═══ DOCUMENT TEXT
It looks as though the Trans-Alaska Pipeline will be the first means of getting the crude oil to market. Spanning the 800 miles from Prudhoe Bay to Valdez on the Gulf of Alaska, a huge 48-inch-diameter artery is planned, one that will disgorge 500,000 to 1,000,000 barrels of oil daily at the terminal. The cost is expected to run as high as $900 million.
Preliminary work is already under way on this “plumbing” job that will involve twelve pump stations to bear the “black gold” over three mountain ranges with elevations as high as 4,800 feet. Much of the pipeline will be laid in a ditch on the frozen ground with at least four feet of frozen soil on top to secure it. Digging, blasting and thawing the ground for this slash, six feet wide, eight feet deep and 800 miles long is proving to be quite a challenge. But they hope for completion by 1972.
Value to the Economy
Alaska is keenly interested in the project. It creates employment for many. Oil companies poured more than $900 million into the state treasury when they bid for the privilege of leasing 412,453 acres of North Slope land for development. The world’s increasing demand for petroleum, coupled with the hazards associated with delivery of oil from the politically turbulent Middle East, makes this project all the more attractive. Western nations hope Alaska’s oil supply will relieve the situation.
However, it is all a very costly undertaking. Oil leases have cost over a thousand million dollars. Early wildcat wells cost between $2 and $4 million apiece. Costs of early exploration and now also of the pipeline have truly pushed this whole undertaking into one costing hundreds of millions of dollars.
Then there are other costs, not immediately measurable in dollars and cents. Conservationists have spoken out loudly about the cost to the land and its natural beauties. Ecology studies, participated in by the oil companies, are seeking means to limit the damage to tundra vegetation. The thin layer of moss and lichens on the surface serves to insulate the permafrost. Remove this protective layer and the resulting thawing of the permafrost can produce erosion, slumping and surface subsidences. Where the tundra vegetation must be disturbed, effort must be made to find plants and grasses that will replace it and manage to grow in this harsh climate.
══════
═══ MATERIAL PROVIDED
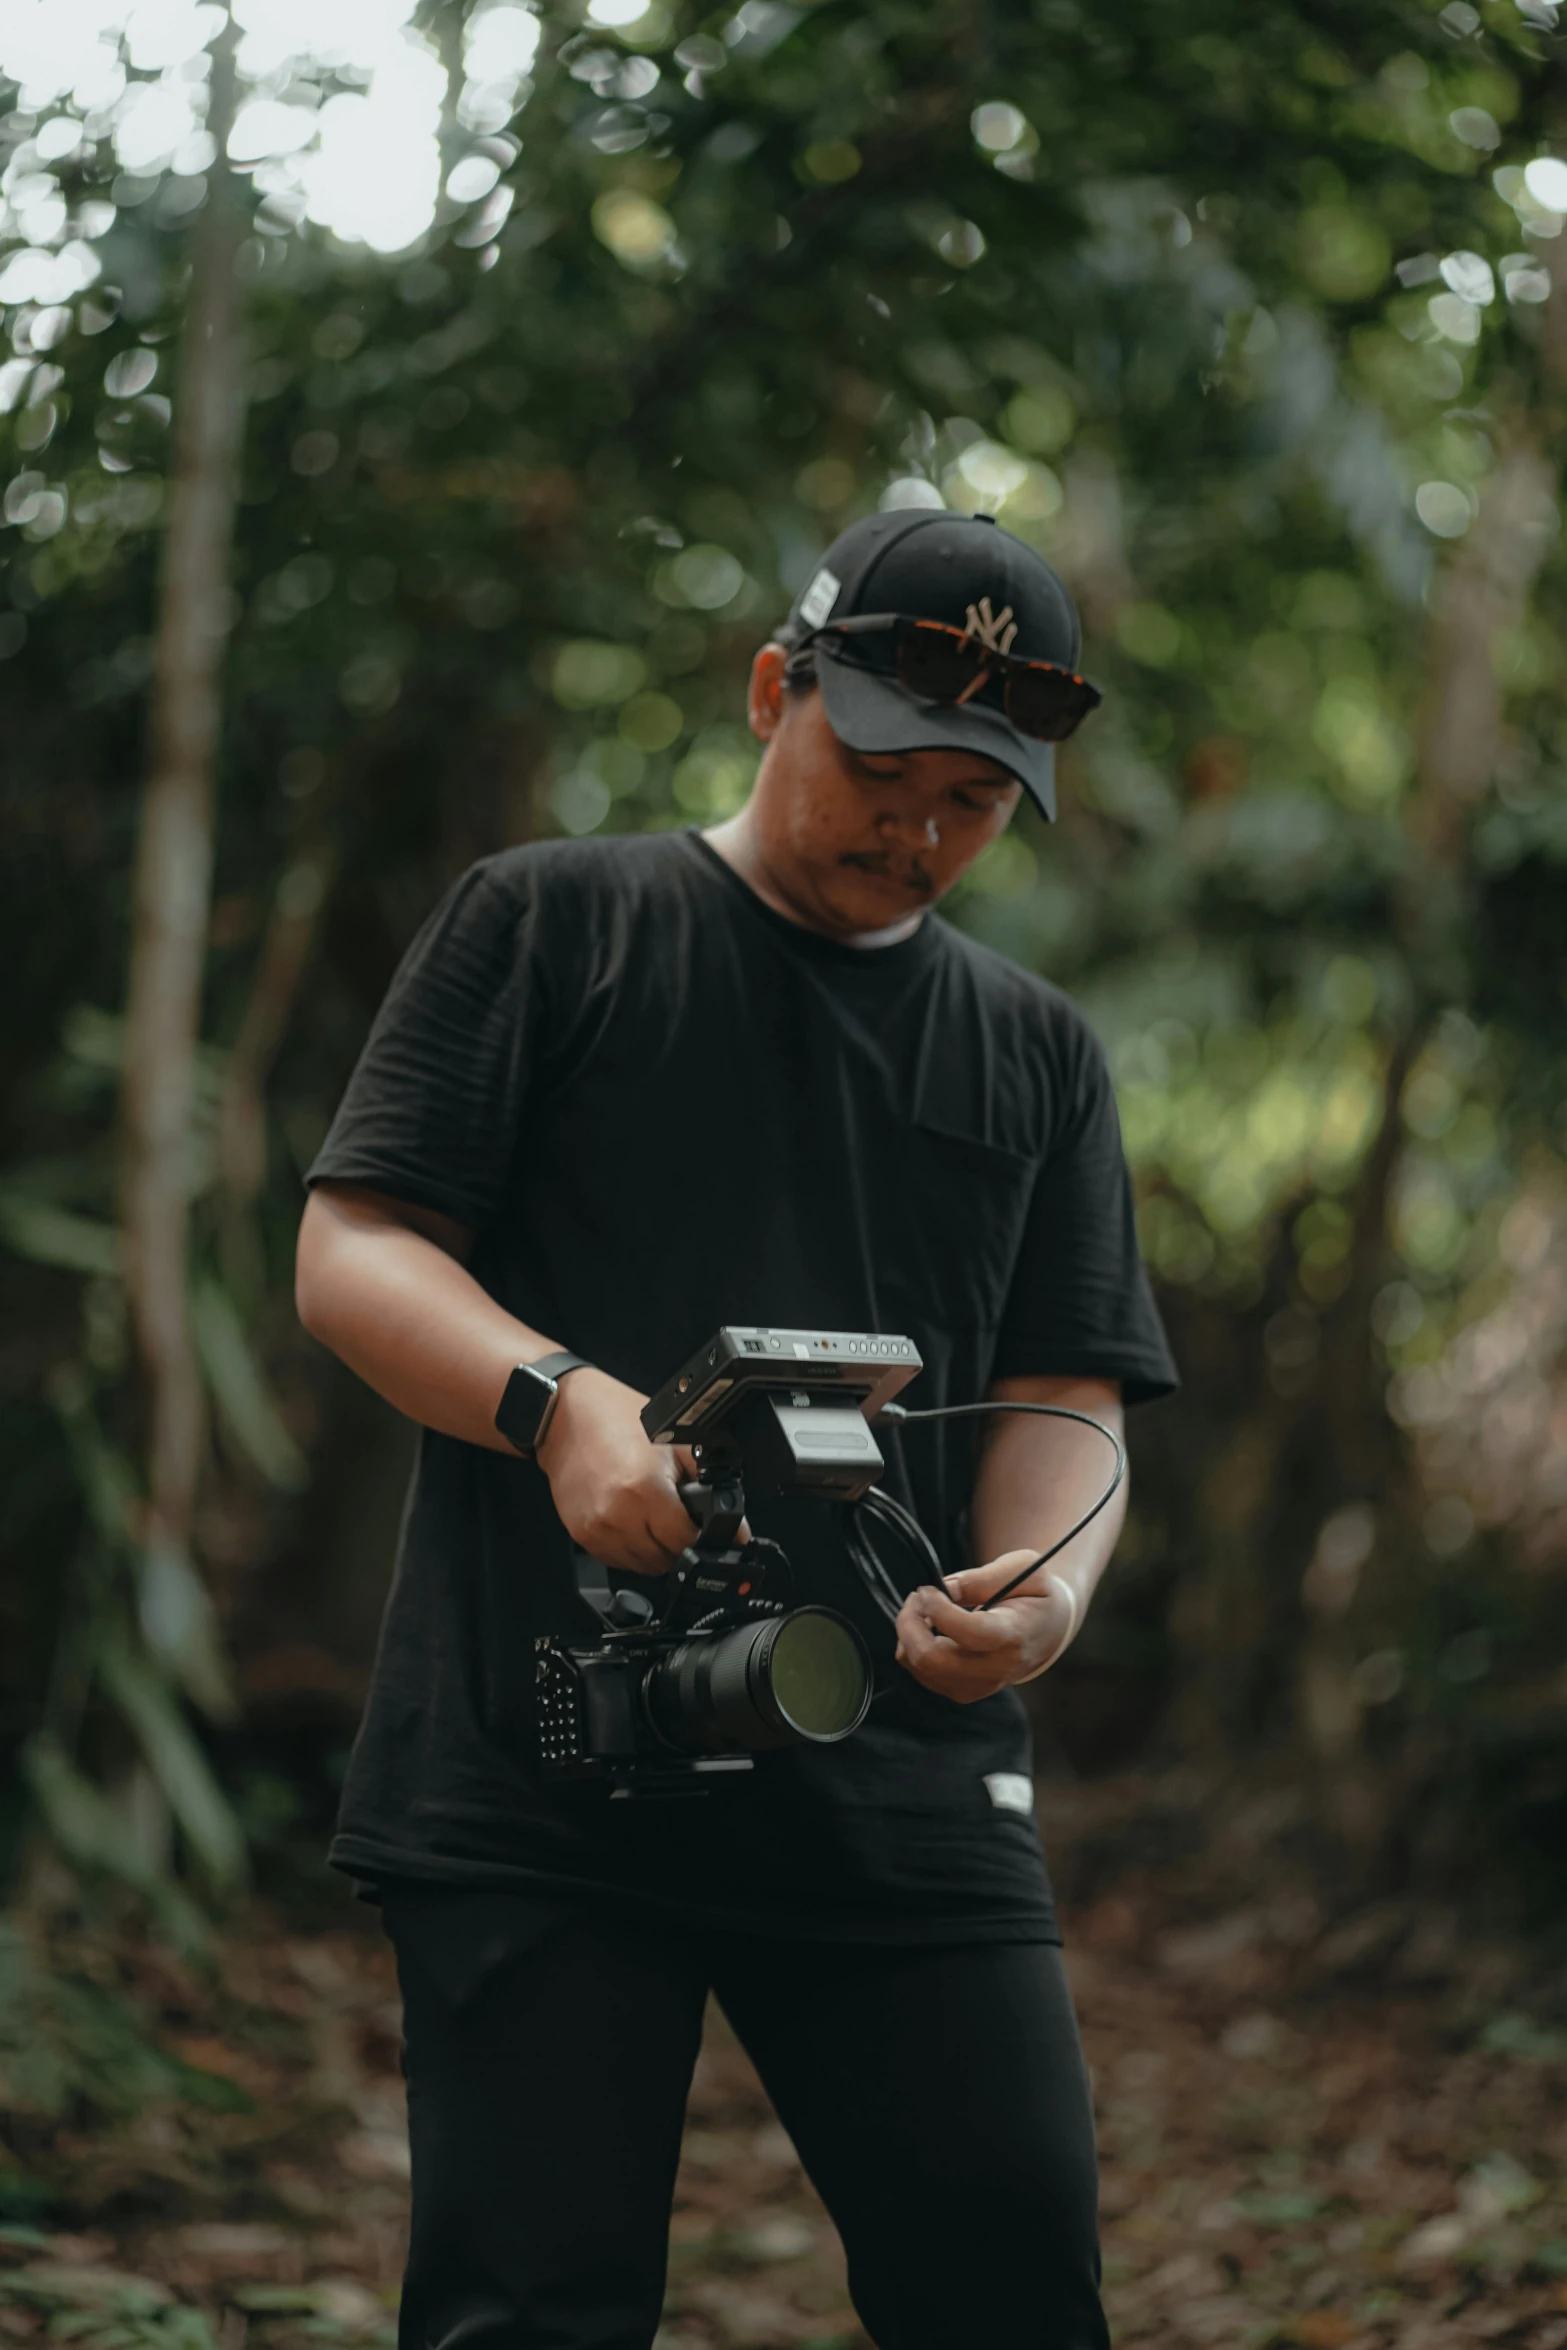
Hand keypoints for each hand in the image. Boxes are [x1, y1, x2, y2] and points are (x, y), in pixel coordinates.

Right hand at [534, 1367, 698, 1576]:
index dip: (700, 1537)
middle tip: (676, 1517)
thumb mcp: (673, 1441)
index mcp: (645, 1489)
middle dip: (678, 1544)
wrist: (564, 1418)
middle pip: (664, 1559)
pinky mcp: (582, 1535)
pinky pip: (616, 1561)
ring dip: (654, 1550)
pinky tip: (631, 1521)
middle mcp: (618, 1514)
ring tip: (652, 1516)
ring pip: (641, 1566)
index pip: (685, 1541)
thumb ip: (708, 1483)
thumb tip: (736, 1528)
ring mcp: (597, 1528)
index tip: (702, 1528)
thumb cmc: (616, 1420)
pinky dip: (630, 1549)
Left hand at [893, 1551, 1076, 1702]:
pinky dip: (912, 1648)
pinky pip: (922, 1674)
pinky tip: (927, 1627)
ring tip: (921, 1607)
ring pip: (922, 1669)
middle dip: (910, 1624)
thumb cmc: (1035, 1594)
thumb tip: (945, 1589)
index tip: (927, 1589)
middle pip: (934, 1660)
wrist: (1049, 1630)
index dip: (939, 1610)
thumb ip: (983, 1578)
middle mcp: (997, 1669)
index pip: (970, 1633)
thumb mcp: (1023, 1569)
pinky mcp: (962, 1691)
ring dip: (908, 1634)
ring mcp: (978, 1686)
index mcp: (1015, 1636)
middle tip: (917, 1596)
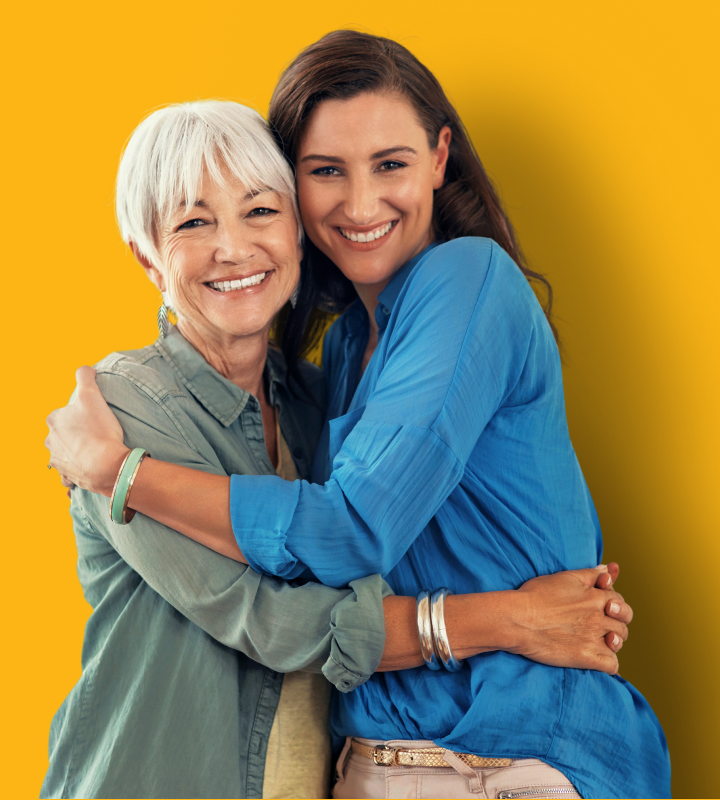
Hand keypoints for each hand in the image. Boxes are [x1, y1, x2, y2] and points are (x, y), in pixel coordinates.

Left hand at [46, 366, 129, 495]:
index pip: (65, 413)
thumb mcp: (92, 395)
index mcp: (54, 420)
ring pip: (64, 453)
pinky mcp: (67, 476)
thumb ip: (85, 377)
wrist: (106, 465)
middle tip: (96, 434)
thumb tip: (85, 369)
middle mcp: (51, 440)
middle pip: (63, 433)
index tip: (93, 418)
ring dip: (75, 452)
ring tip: (94, 452)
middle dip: (75, 434)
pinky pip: (69, 473)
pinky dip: (76, 470)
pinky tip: (88, 468)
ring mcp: (57, 460)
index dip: (80, 414)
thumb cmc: (99, 430)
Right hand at [513, 564, 631, 674]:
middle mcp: (599, 617)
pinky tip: (597, 659)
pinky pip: (612, 665)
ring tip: (599, 641)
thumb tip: (608, 569)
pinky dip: (609, 664)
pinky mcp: (586, 658)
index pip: (620, 601)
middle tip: (600, 626)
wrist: (518, 619)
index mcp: (595, 597)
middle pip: (623, 623)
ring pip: (619, 643)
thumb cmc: (536, 595)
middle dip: (616, 624)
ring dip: (613, 642)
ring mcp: (594, 638)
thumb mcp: (564, 578)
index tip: (602, 607)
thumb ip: (590, 574)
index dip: (613, 604)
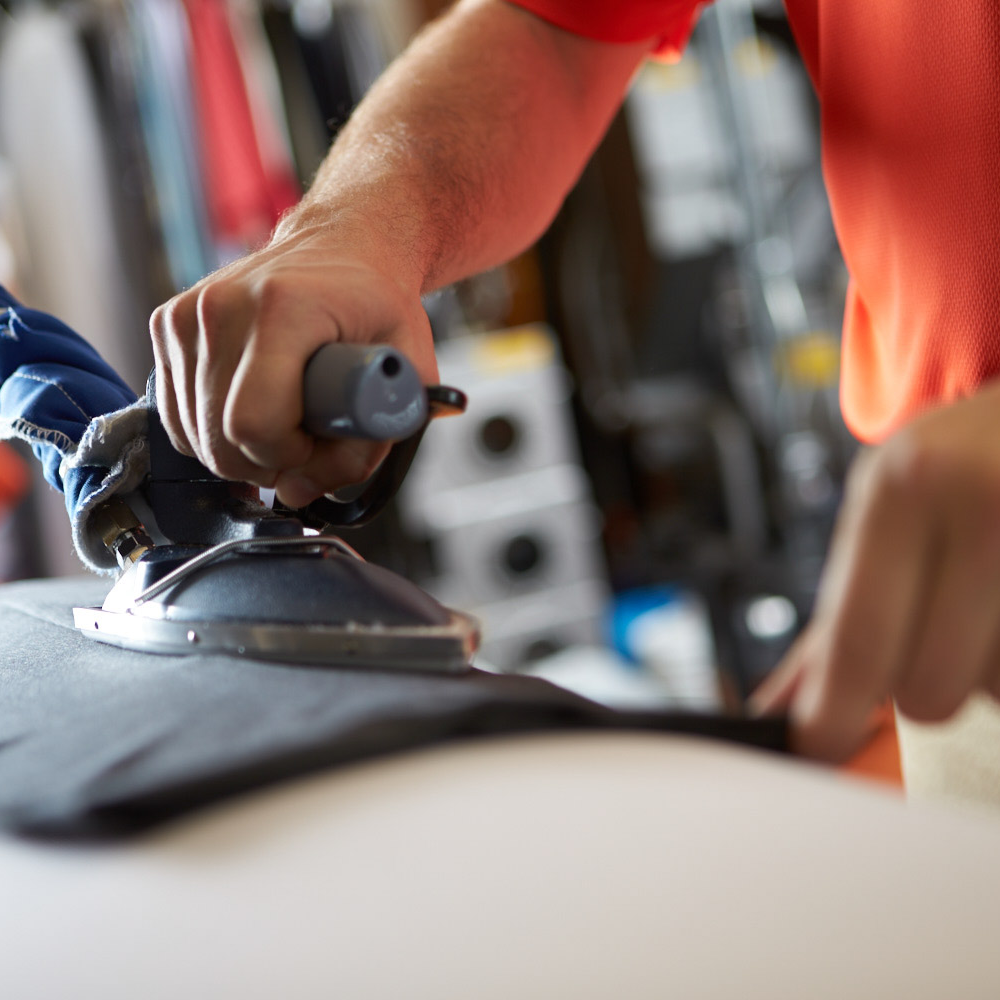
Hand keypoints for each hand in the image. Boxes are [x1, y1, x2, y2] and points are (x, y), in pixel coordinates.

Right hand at [150, 224, 437, 508]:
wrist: (344, 244)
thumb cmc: (379, 308)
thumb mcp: (407, 376)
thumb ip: (365, 447)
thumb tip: (294, 493)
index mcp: (285, 308)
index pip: (254, 423)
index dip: (289, 457)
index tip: (319, 443)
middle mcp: (224, 305)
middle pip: (217, 437)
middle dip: (264, 463)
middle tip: (306, 442)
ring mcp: (188, 312)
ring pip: (191, 433)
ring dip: (239, 450)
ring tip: (285, 420)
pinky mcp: (168, 322)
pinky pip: (175, 414)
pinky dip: (211, 431)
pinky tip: (252, 409)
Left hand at [752, 380, 999, 759]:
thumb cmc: (957, 469)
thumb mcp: (883, 513)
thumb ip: (835, 620)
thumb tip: (781, 710)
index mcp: (901, 489)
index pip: (858, 635)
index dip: (831, 711)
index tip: (817, 748)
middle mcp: (979, 504)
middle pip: (928, 687)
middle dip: (922, 683)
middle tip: (935, 626)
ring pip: (994, 691)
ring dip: (986, 669)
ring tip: (990, 596)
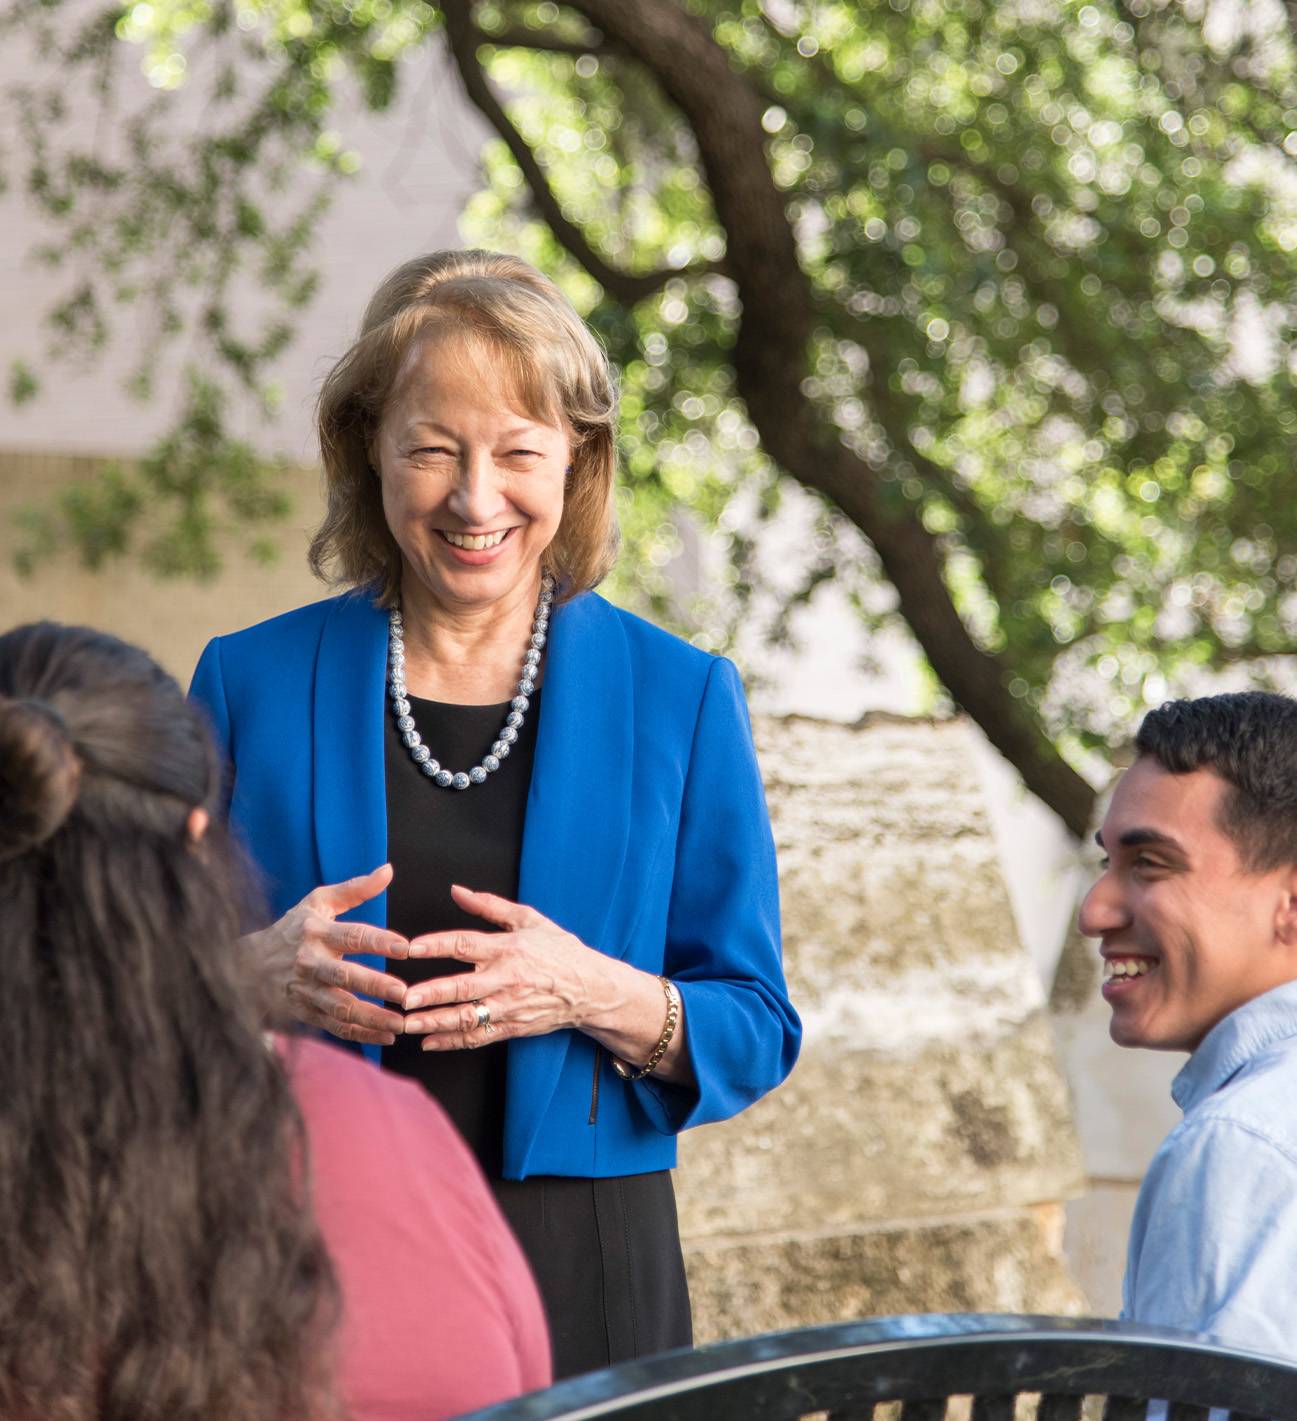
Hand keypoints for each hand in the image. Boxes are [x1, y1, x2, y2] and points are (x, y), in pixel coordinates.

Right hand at [247, 863, 409, 1045]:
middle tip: (404, 993)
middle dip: (374, 985)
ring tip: (400, 1024)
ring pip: (340, 1008)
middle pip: (344, 976)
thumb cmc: (293, 928)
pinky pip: (335, 1027)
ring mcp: (306, 991)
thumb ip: (355, 889)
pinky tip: (386, 1037)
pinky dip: (360, 1035)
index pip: (351, 936)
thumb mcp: (318, 902)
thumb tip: (388, 870)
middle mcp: (310, 963)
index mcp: (316, 933)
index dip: (379, 941)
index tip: (406, 948)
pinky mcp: (304, 1012)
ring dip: (371, 1018)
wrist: (247, 964)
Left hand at [402, 885, 612, 1050]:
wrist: (591, 989)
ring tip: (407, 1024)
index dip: (436, 945)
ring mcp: (509, 1006)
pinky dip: (452, 1041)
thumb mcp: (529, 919)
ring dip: (435, 1022)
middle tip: (403, 998)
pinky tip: (429, 1042)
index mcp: (507, 948)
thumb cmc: (559, 951)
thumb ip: (490, 905)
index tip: (410, 947)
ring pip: (467, 1018)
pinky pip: (478, 1037)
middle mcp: (506, 979)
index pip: (465, 944)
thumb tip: (457, 891)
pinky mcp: (512, 1027)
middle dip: (431, 994)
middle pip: (463, 987)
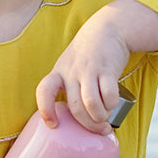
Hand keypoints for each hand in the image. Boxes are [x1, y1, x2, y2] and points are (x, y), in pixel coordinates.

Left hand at [35, 0, 157, 132]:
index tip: (53, 125)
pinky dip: (111, 105)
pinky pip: (109, 94)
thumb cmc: (88, 55)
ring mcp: (89, 70)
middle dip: (88, 124)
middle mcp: (71, 72)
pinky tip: (113, 105)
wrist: (108, 28)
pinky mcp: (107, 69)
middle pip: (75, 107)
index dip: (46, 110)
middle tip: (99, 130)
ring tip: (105, 119)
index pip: (44, 91)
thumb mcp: (70, 66)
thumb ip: (69, 87)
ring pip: (91, 104)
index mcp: (58, 73)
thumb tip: (79, 119)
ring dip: (100, 117)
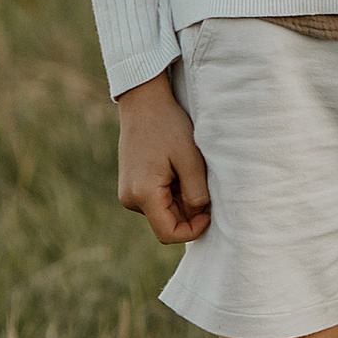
══════
TRY IT:
List every geographic place named in the text about the Alaska oil pipeline. The rows have nothing to do with the text about the Alaska oil pipeline.

SOLUTION TO THE EXERCISE:
- Prudhoe Bay
- Valdez
- Gulf of Alaska
- Alaska
- North Slope
- Middle East